*REQUIREMENT*
Print the lines that start the entries and continue through the one holding "Not-for-profit providers: civil", please, exactly and with the pictures omitted.

BEGIN DATA FOR PROCESSING

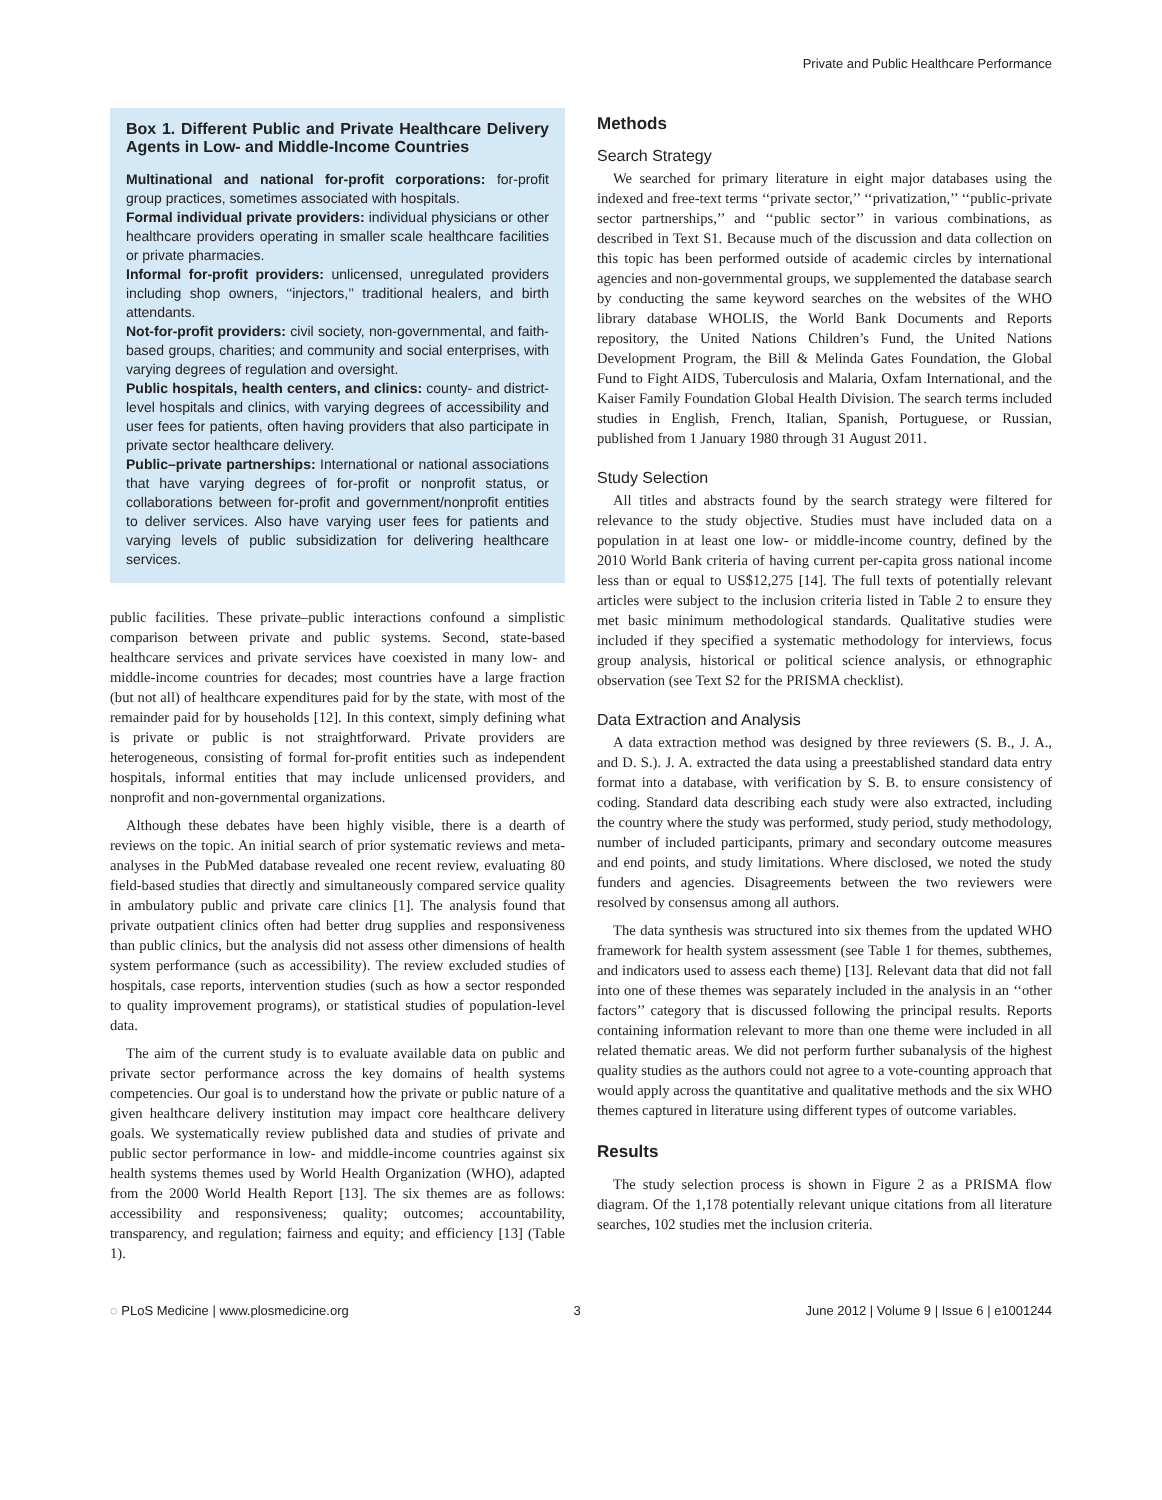Private and Public Healthcare Performance
Box 1. Different Public and Private Healthcare Delivery Agents in Low- and Middle-Income Countries
Multinational and national for-profit corporations: for-profit group practices, sometimes associated with hospitals.
Formal individual private providers: individual physicians or other healthcare providers operating in smaller scale healthcare facilities or private pharmacies.
Informal for-profit providers: unlicensed, unregulated providers including shop owners, ‘‘injectors,’’ traditional healers, and birth attendants.
Not-for-profit providers: civil society, non-governmental, and faith-based groups, charities; and community and social enterprises, with varying degrees of regulation and oversight.
Public hospitals, health centers, and clinics: county- and district-level hospitals and clinics, with varying degrees of accessibility and user fees for patients, often having providers that also participate in private sector healthcare delivery.
Public–private partnerships: International or national associations that have varying degrees of for-profit or nonprofit status, or collaborations between for-profit and government/nonprofit entities to deliver services. Also have varying user fees for patients and varying levels of public subsidization for delivering healthcare services.
public facilities. These private–public interactions confound a simplistic comparison between private and public systems. Second, state-based healthcare services and private services have coexisted in many low- and middle-income countries for decades; most countries have a large fraction (but not all) of healthcare expenditures paid for by the state, with most of the remainder paid for by households [12]. In this context, simply defining what is private or public is not straightforward. Private providers are heterogeneous, consisting of formal for-profit entities such as independent hospitals, informal entities that may include unlicensed providers, and nonprofit and non-governmental organizations.
Although these debates have been highly visible, there is a dearth of reviews on the topic. An initial search of prior systematic reviews and meta-analyses in the PubMed database revealed one recent review, evaluating 80 field-based studies that directly and simultaneously compared service quality in ambulatory public and private care clinics [1]. The analysis found that private outpatient clinics often had better drug supplies and responsiveness than public clinics, but the analysis did not assess other dimensions of health system performance (such as accessibility). The review excluded studies of hospitals, case reports, intervention studies (such as how a sector responded to quality improvement programs), or statistical studies of population-level data.
The aim of the current study is to evaluate available data on public and private sector performance across the key domains of health systems competencies. Our goal is to understand how the private or public nature of a given healthcare delivery institution may impact core healthcare delivery goals. We systematically review published data and studies of private and public sector performance in low- and middle-income countries against six health systems themes used by World Health Organization (WHO), adapted from the 2000 World Health Report [13]. The six themes are as follows: accessibility and responsiveness; quality; outcomes; accountability, transparency, and regulation; fairness and equity; and efficiency [13] (Table 1).
Methods
Search Strategy
We searched for primary literature in eight major databases using the indexed and free-text terms ‘‘private sector,’’ ‘‘privatization,’’ ‘‘public-private sector partnerships,’’ and ‘‘public sector’’ in various combinations, as described in Text S1. Because much of the discussion and data collection on this topic has been performed outside of academic circles by international agencies and non-governmental groups, we supplemented the database search by conducting the same keyword searches on the websites of the WHO library database WHOLIS, the World Bank Documents and Reports repository, the United Nations Children’s Fund, the United Nations Development Program, the Bill & Melinda Gates Foundation, the Global Fund to Fight AIDS, Tuberculosis and Malaria, Oxfam International, and the Kaiser Family Foundation Global Health Division. The search terms included studies in English, French, Italian, Spanish, Portuguese, or Russian, published from 1 January 1980 through 31 August 2011.
Study Selection
All titles and abstracts found by the search strategy were filtered for relevance to the study objective. Studies must have included data on a population in at least one low- or middle-income country, defined by the 2010 World Bank criteria of having current per-capita gross national income less than or equal to US$12,275 [14]. The full texts of potentially relevant articles were subject to the inclusion criteria listed in Table 2 to ensure they met basic minimum methodological standards. Qualitative studies were included if they specified a systematic methodology for interviews, focus group analysis, historical or political science analysis, or ethnographic observation (see Text S2 for the PRISMA checklist).
Data Extraction and Analysis
A data extraction method was designed by three reviewers (S. B., J. A., and D. S.). J. A. extracted the data using a preestablished standard data entry format into a database, with verification by S. B. to ensure consistency of coding. Standard data describing each study were also extracted, including the country where the study was performed, study period, study methodology, number of included participants, primary and secondary outcome measures and end points, and study limitations. Where disclosed, we noted the study funders and agencies. Disagreements between the two reviewers were resolved by consensus among all authors.
The data synthesis was structured into six themes from the updated WHO framework for health system assessment (see Table 1 for themes, subthemes, and indicators used to assess each theme) [13]. Relevant data that did not fall into one of these themes was separately included in the analysis in an ‘‘other factors’’ category that is discussed following the principal results. Reports containing information relevant to more than one theme were included in all related thematic areas. We did not perform further subanalysis of the highest quality studies as the authors could not agree to a vote-counting approach that would apply across the quantitative and qualitative methods and the six WHO themes captured in literature using different types of outcome variables.
Results
The study selection process is shown in Figure 2 as a PRISMA flow diagram. Of the 1,178 potentially relevant unique citations from all literature searches, 102 studies met the inclusion criteria.
◌ PLoS Medicine | www.plosmedicine.org 3 June 2012 | Volume 9 | Issue 6 | e1001244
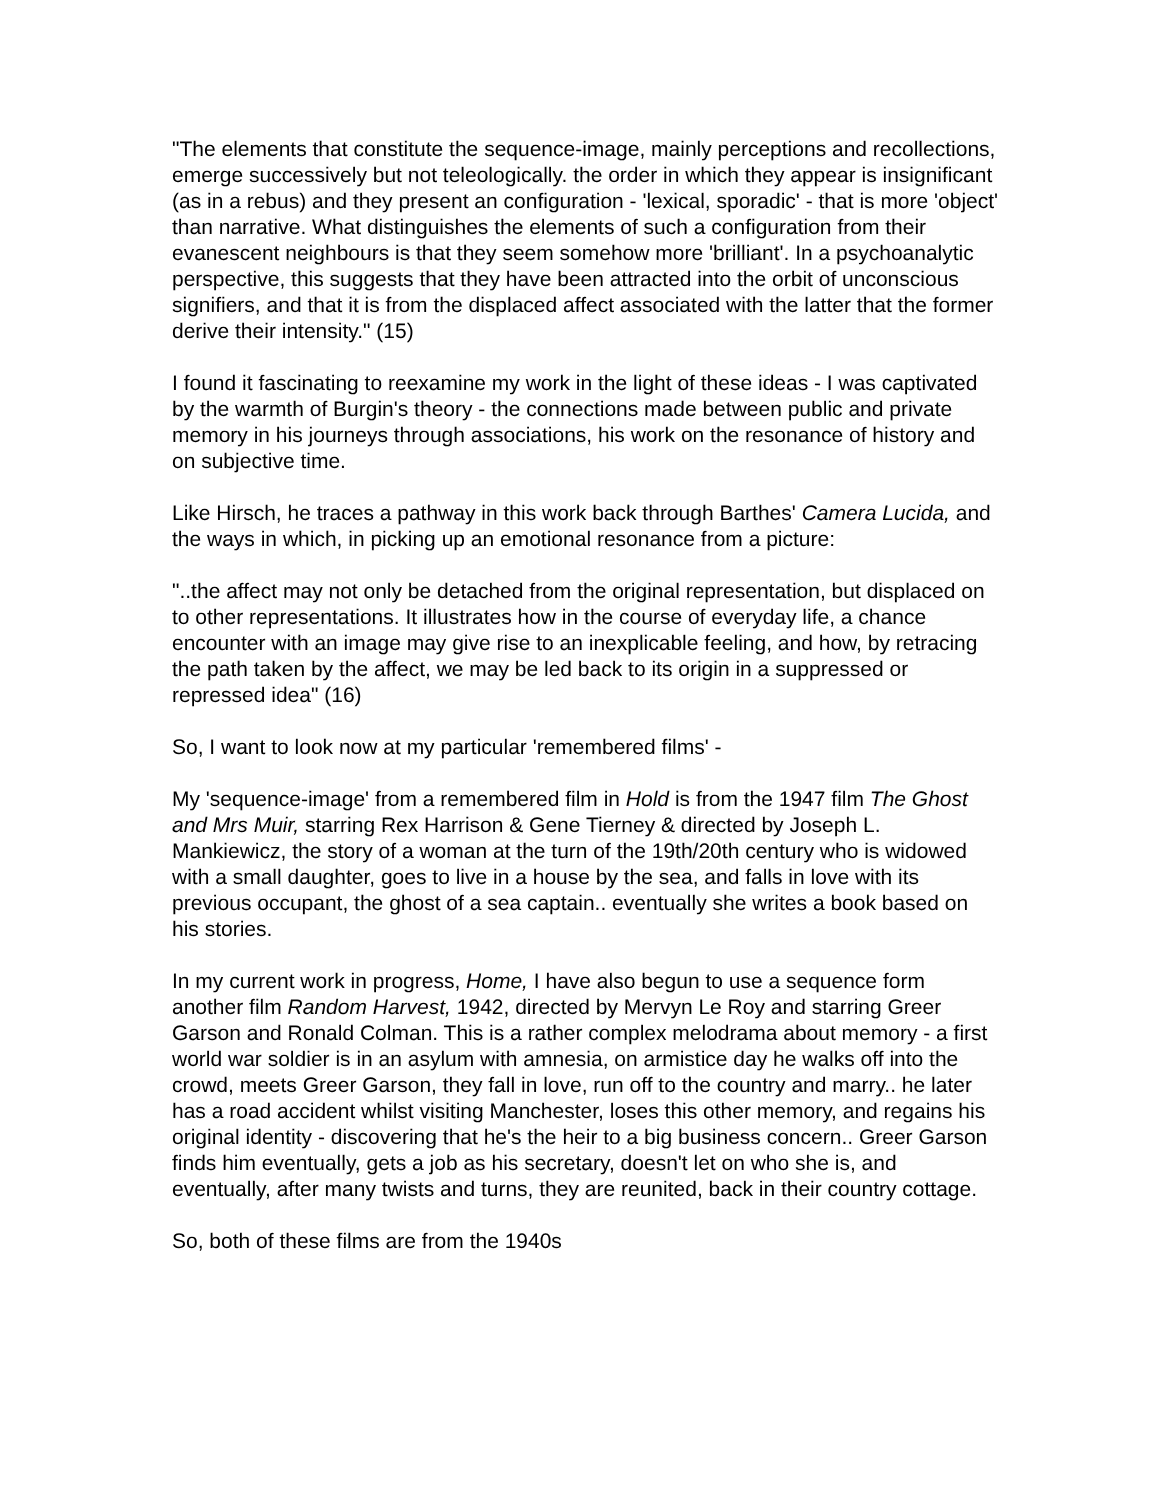"The elements that constitute the sequence-image, mainly perceptions and recollections, emerge successively but not teleologically. the order in which they appear is insignificant (as in a rebus) and they present an configuration - 'lexical, sporadic' - that is more 'object' than narrative. What distinguishes the elements of such a configuration from their evanescent neighbours is that they seem somehow more 'brilliant'. In a psychoanalytic perspective, this suggests that they have been attracted into the orbit of unconscious signifiers, and that it is from the displaced affect associated with the latter that the former derive their intensity." (15)
I found it fascinating to reexamine my work in the light of these ideas - I was captivated by the warmth of Burgin's theory - the connections made between public and private memory in his journeys through associations, his work on the resonance of history and on subjective time.
Like Hirsch, he traces a pathway in this work back through Barthes' Camera Lucida, and the ways in which, in picking up an emotional resonance from a picture:
"..the affect may not only be detached from the original representation, but displaced on to other representations. It illustrates how in the course of everyday life, a chance encounter with an image may give rise to an inexplicable feeling, and how, by retracing the path taken by the affect, we may be led back to its origin in a suppressed or repressed idea" (16)
So, I want to look now at my particular 'remembered films' -
My 'sequence-image' from a remembered film in Hold is from the 1947 film The Ghost and Mrs Muir, starring Rex Harrison & Gene Tierney & directed by Joseph L. Mankiewicz, the story of a woman at the turn of the 19th/20th century who is widowed with a small daughter, goes to live in a house by the sea, and falls in love with its previous occupant, the ghost of a sea captain.. eventually she writes a book based on his stories.
In my current work in progress, Home, I have also begun to use a sequence form another film Random Harvest, 1942, directed by Mervyn Le Roy and starring Greer Garson and Ronald Colman. This is a rather complex melodrama about memory - a first world war soldier is in an asylum with amnesia, on armistice day he walks off into the crowd, meets Greer Garson, they fall in love, run off to the country and marry.. he later has a road accident whilst visiting Manchester, loses this other memory, and regains his original identity - discovering that he's the heir to a big business concern.. Greer Garson finds him eventually, gets a job as his secretary, doesn't let on who she is, and eventually, after many twists and turns, they are reunited, back in their country cottage.
So, both of these films are from the 1940s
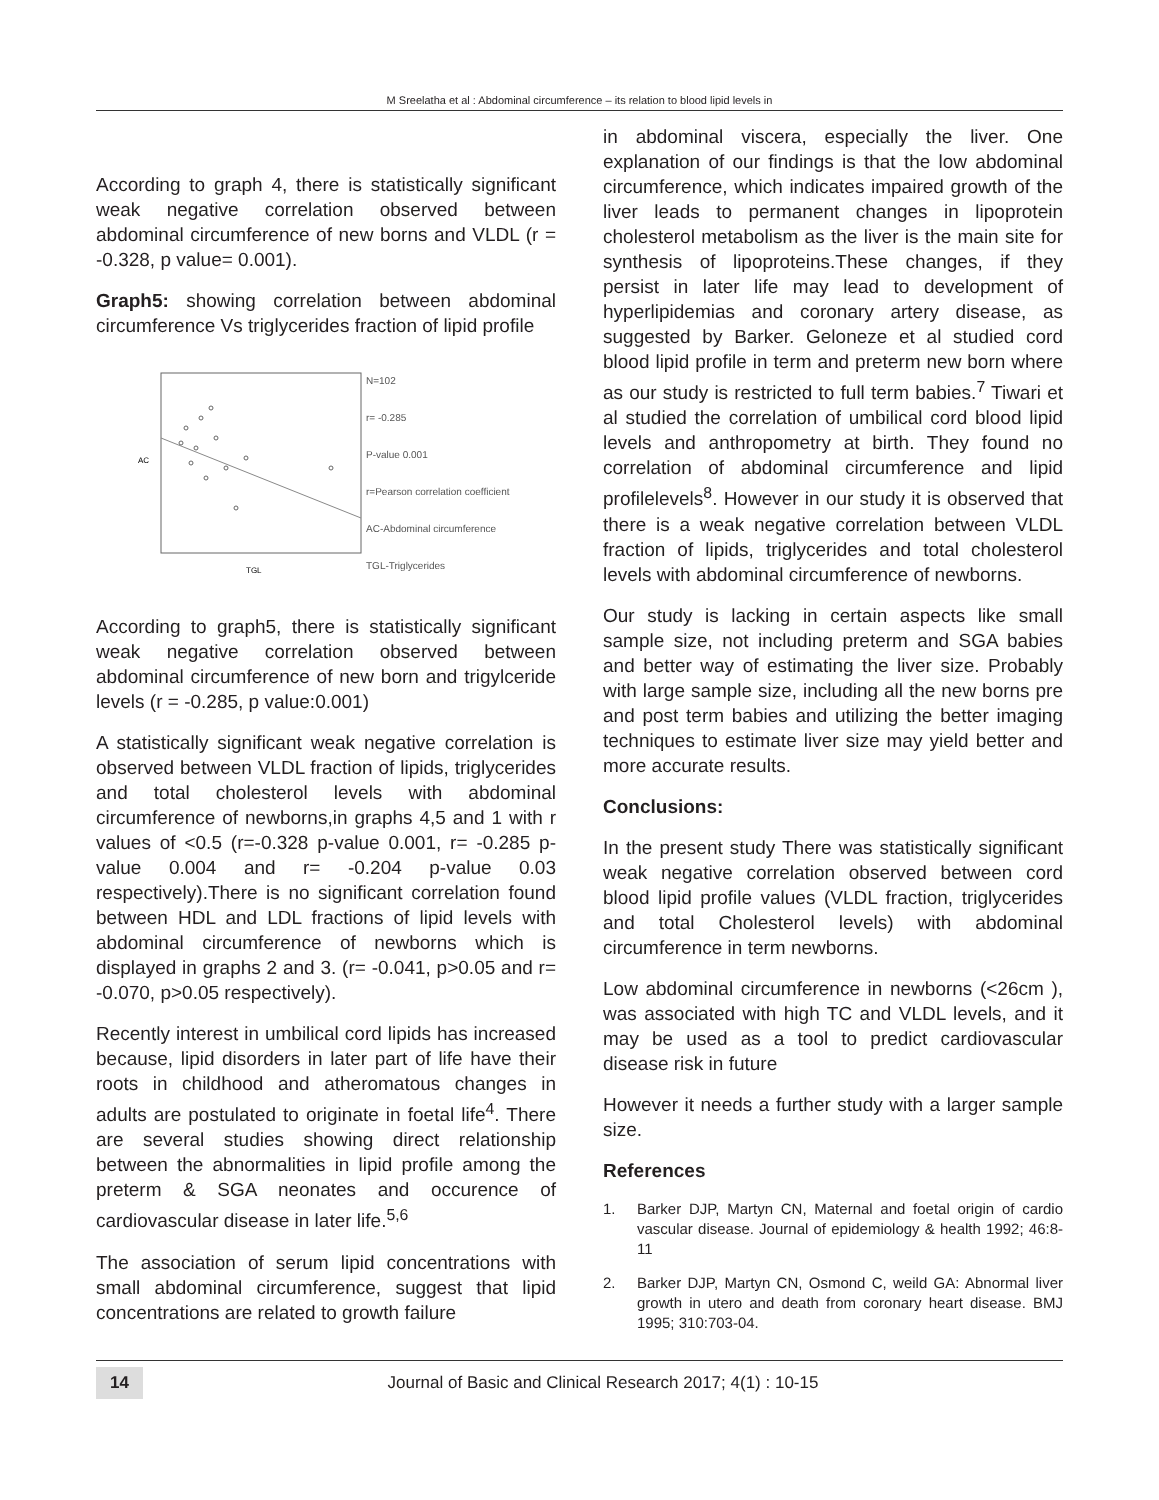M Sreelatha et al : Abdominal circumference – its relation to blood lipid levels in
According to graph 4, there is statistically significant weak negative correlation observed between abdominal circumference of new borns and VLDL (r = -0.328, p value= 0.001).
Graph5: showing correlation between abdominal circumference Vs triglycerides fraction of lipid profile
TGL
AC
N=102
r= -0.285
P-value 0.001
r=Pearson correlation coefficient
AC-Abdominal circumference
TGL-Triglycerides
According to graph5, there is statistically significant weak negative correlation observed between abdominal circumference of new born and trigylceride levels (r = -0.285, p value:0.001)
A statistically significant weak negative correlation is observed between VLDL fraction of lipids, triglycerides and total cholesterol levels with abdominal circumference of newborns,in graphs 4,5 and 1 with r values of <0.5 (r=-0.328 p-value 0.001, r= -0.285 p-value 0.004 and r= -0.204 p-value 0.03 respectively).There is no significant correlation found between HDL and LDL fractions of lipid levels with abdominal circumference of newborns which is displayed in graphs 2 and 3. (r= -0.041, p>0.05 and r= -0.070, p>0.05 respectively).
Recently interest in umbilical cord lipids has increased because, lipid disorders in later part of life have their roots in childhood and atheromatous changes in adults are postulated to originate in foetal life<sup>4</sup>. There are several studies showing direct relationship between the abnormalities in lipid profile among the preterm & SGA neonates and occurence of cardiovascular disease in later life.<sup>5,6</sup>
The association of serum lipid concentrations with small abdominal circumference, suggest that lipid concentrations are related to growth failure
in abdominal viscera, especially the liver. One explanation of our findings is that the low abdominal circumference, which indicates impaired growth of the liver leads to permanent changes in lipoprotein cholesterol metabolism as the liver is the main site for synthesis of lipoproteins.These changes, if they persist in later life may lead to development of hyperlipidemias and coronary artery disease, as suggested by Barker. Geloneze et al studied cord blood lipid profile in term and preterm new born where as our study is restricted to full term babies.<sup>7</sup> Tiwari et al studied the correlation of umbilical cord blood lipid levels and anthropometry at birth. They found no correlation of abdominal circumference and lipid profilelevels<sup>8</sup>. However in our study it is observed that there is a weak negative correlation between VLDL fraction of lipids, triglycerides and total cholesterol levels with abdominal circumference of newborns.
Our study is lacking in certain aspects like small sample size, not including preterm and SGA babies and better way of estimating the liver size. Probably with large sample size, including all the new borns pre and post term babies and utilizing the better imaging techniques to estimate liver size may yield better and more accurate results.
Conclusions:
In the present study There was statistically significant weak negative correlation observed between cord blood lipid profile values (VLDL fraction, triglycerides and total Cholesterol levels) with abdominal circumference in term newborns.
Low abdominal circumference in newborns (<26cm ), was associated with high TC and VLDL levels, and it may be used as a tool to predict cardiovascular disease risk in future
However it needs a further study with a larger sample size.
References
1. Barker DJP, Martyn CN, Maternal and foetal origin of cardio vascular disease. Journal of epidemiology & health 1992; 46:8-11
2. Barker DJP, Martyn CN, Osmond C, weild GA: Abnormal liver growth in utero and death from coronary heart disease. BMJ 1995; 310:703-04.
14 Journal of Basic and Clinical Research 2017; 4(1) : 10-15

END DATA FOR PROCESSING

*SOLUTION TO THIS PROBLEM*
Private and Public Healthcare Performance
Box 1. Different Public and Private Healthcare Delivery Agents in Low- and Middle-Income Countries
Multinational and national for-profit corporations: for-profit group practices, sometimes associated with hospitals.
Formal individual private providers: individual physicians or other healthcare providers operating in smaller scale healthcare facilities or private pharmacies.
Informal for-profit providers: unlicensed, unregulated providers including shop owners, ‘‘injectors,’’ traditional healers, and birth attendants.
Not-for-profit providers: civil society, non-governmental, and faith-based groups, charities; and community and social enterprises, with varying degrees of regulation and oversight.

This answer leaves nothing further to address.